In training, the model looks for patterns of transactions and among cards that match cases of fraud. It then automatically combines all the different variables it finds into “deep” features that provide a highly detailed look at each transaction. From the dataset, the DFS model extracted 237 features for each transaction. Those represent highly customized variables for card holders, Veeramachaneni says. “Say, on Friday, it’s usual for a customer to spend $5 or $15 dollars at Starbucks,” he says. “That variable will look like, ‘How much money was spent in a coffee shop on a Friday morning?’”

It then creates an if/then decision tree for that account of features that do and don’t point to fraud. When a new transaction is run through the decision tree, the model decides in real time whether or not the transaction is fraudulent.

Pitted against a traditional model used by a bank, the DFS model generated around 133,000 false positives versus 289,000 false positives, about 54 percent fewer incidents. That, along with a smaller number of false negatives detected — actual fraud that wasn’t detected — could save the bank an estimated 190,000 euros, the researchers estimate.

Stacking primitives

The backbone of the model consists of creatively stacked “primitives,” simple functions that take two inputs and give an output. For example, calculating an average of two numbers is one primitive. That can be combined with a primitive that looks at the time stamp of two transactions to get an average time between transactions. Stacking another primitive that calculates the distance between two addresses from those transactions gives an average time between two purchases at two specific locations. Another primitive could determine if the purchase was made on a weekday or weekend, and so on.
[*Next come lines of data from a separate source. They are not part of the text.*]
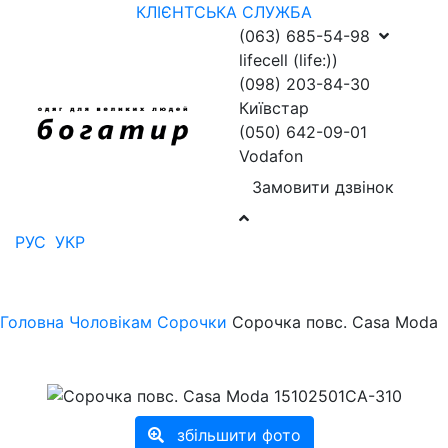
КЛІЄНТСЬКА СЛУЖБА
(063) 685-54-98
lifecell (life:))
(098) 203-84-30
Київстар
(050) 642-09-01
Vodafon
Замовити дзвінок
РУС
УКР
Головна
Чоловікам
Сорочки
Сорочка повс. Casa Moda
збільшити фото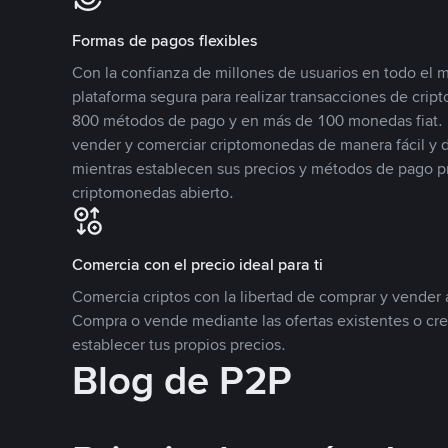
Formas de pagos flexibles
Con la confianza de millones de usuarios en todo el
plataforma segura para realizar transacciones de cr
800 métodos de pago y en más de 100 monedas fiat. 
vender y comerciar criptomonedas de manera fácil y di
mientras establecen sus precios y métodos de pago p
criptomonedas abierto.
Comercia con el precio ideal para ti
Comercia criptos con la libertad de comprar y vender a
Compra o vende mediante las ofertas existentes o cr
establecer tus propios precios.
Blog de P2P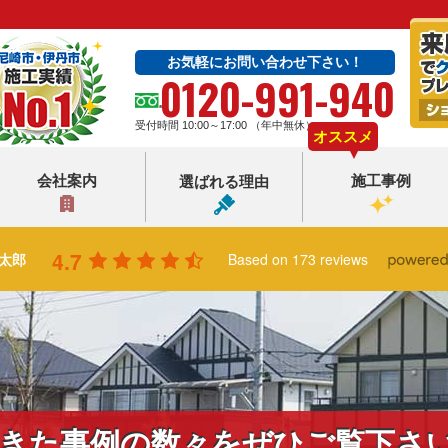
お気軽にお問い合わせ下さい！
0120-991-940
受付時間 10:00～17:00 （年中無休）
オススメ
会社案内
施工事例
選ばれる理由
4.7
太郎
Based on 173 reviews
きた事例の数々をぜひご覧下さ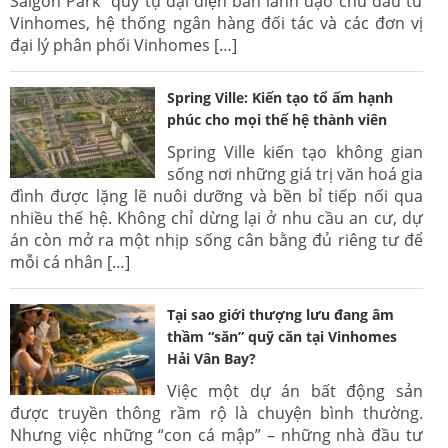
Saigon Park” quy tụ đại diện ban lãnh đạo chủ đầu tư
Vinhomes, hệ thống ngân hàng đối tác và các đơn vị
đại lý phân phối Vinhomes […]
Spring Ville: Kiến tạo tổ ấm hạnh
phúc cho mọi thế hệ thành viên
Spring Ville kiến tạo không gian
sống nơi những giá trị văn hoá gia
đình được lặng lẽ nuôi dưỡng và bền bỉ tiếp nối qua
nhiều thế hệ. Không chỉ dừng lại ở nhu cầu an cư, dự
án còn mở ra một nhịp sống cân bằng đủ riêng tư để
mỗi cá nhân […]
Tại sao giới thượng lưu đang âm
thầm “săn” quỹ căn tại Vinhomes
Hải Vân Bay?
Việc một dự án bất động sản
được truyền thông rầm rộ là chuyện bình thường.
Nhưng việc những “con cá mập” – những nhà đầu tư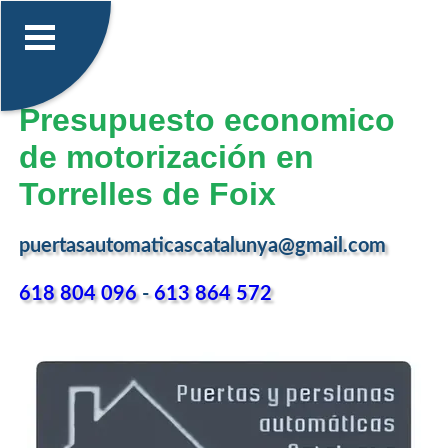
Presupuesto economico
de motorización en
Torrelles de Foix
puertasautomaticascatalunya@gmail.com
618 804 096
-
613 864 572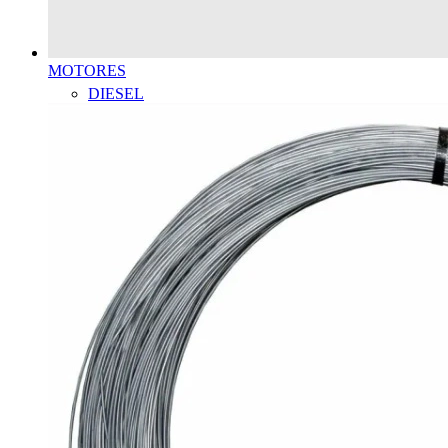
MOTORES
DIESEL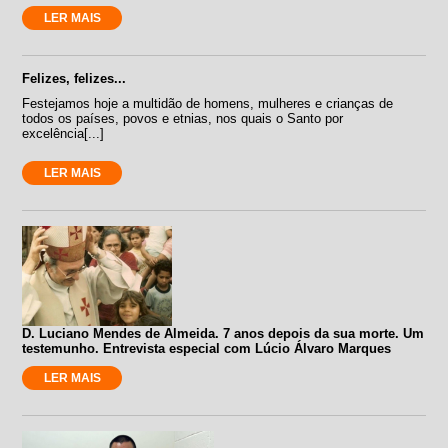
LER MAIS
Felizes, felizes...
Festejamos hoje a multidão de homens, mulheres e crianças de
todos os países, povos e etnias, nos quais o Santo por
excelência[...]
LER MAIS
D. Luciano Mendes de Almeida. 7 anos depois da sua morte. Um
testemunho. Entrevista especial com Lúcio Álvaro Marques
LER MAIS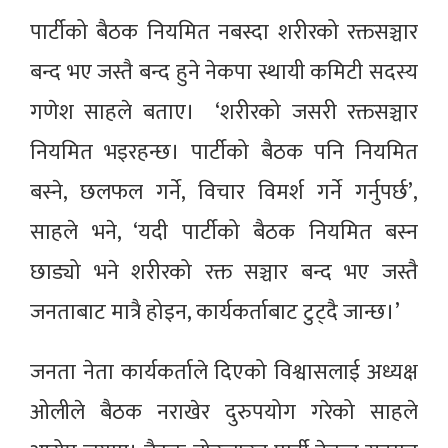
पार्टीको बैठक नियमित नबस्दा शरीरको रक्तसञ्चार
बन्द भए जस्तै बन्द हुने नेकपा स्थायी कमिटी सदस्य
गणेश साहले बताए। ‘शरीरको जसरी रक्तसञ्चार
नियमित भइरहन्छ। पार्टीको बैठक पनि नियमित
बस्ने, छलफल गर्ने, विचार विमर्श गर्ने गर्नुपर्छ’,
साहले भने, ‘यदी पार्टीको बैठक नियमित बस्न
छाड्यो भने शरीरको रक्त सञ्चार बन्द भए जस्तै
जनताबाट मात्रै होइन, कार्यकर्ताबाट टुट्दै जान्छ।’
जनता नेता कार्यकर्ताले दिएको विश्वासलाई अध्यक्ष
ओलीले बैठक नराखेर दुरुपयोग गरेको साहले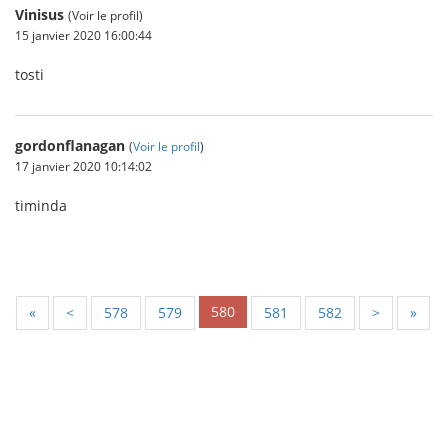
Vinisus
(Voir le profil)
15 janvier 2020 16:00:44
tosti
gordonflanagan
(
Voir le profil
)
17 janvier 2020 10:14:02
timinda
580
«
<
578
579
581
582
>
»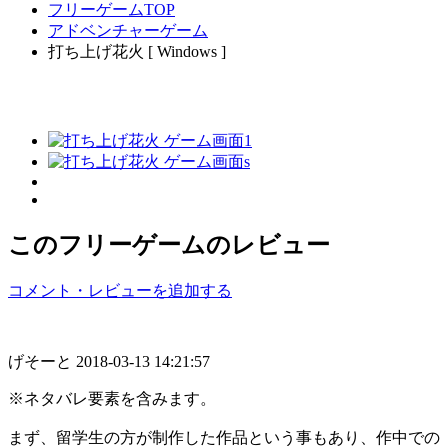
フリーゲームTOP
アドベンチャーゲーム
打ち上げ花火 [ Windows ]
このフリーゲームのレビュー
コメント・レビューを追加する
げそーと
2018-03-13 14:21:57
※ネタバレ要素を含みます。
まず、留学生の方が制作した作品という事もあり、作中での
“Once we have those primitives, there is no stopping us for stacking them … and you start to see these interesting variables you didn’t think of before. If you dig deep into the algorithm, primitives are the secret sauce,” Veeramachaneni says.

One important feature that the model generates, Veeramachaneni notes, is calculating the distance between those two locations and whether they happened in person or remotely. If someone who buys something at, say, the Stata Center in person and, a half hour later, buys something in person 200 miles away, then it’s a high probability of fraud. But if one purchase occurred through mobile phone, the fraud probability drops.

“There are so many features you can extract that characterize behaviors you see in past data that relate to fraud or nonfraud use cases,” Veeramachaneni says.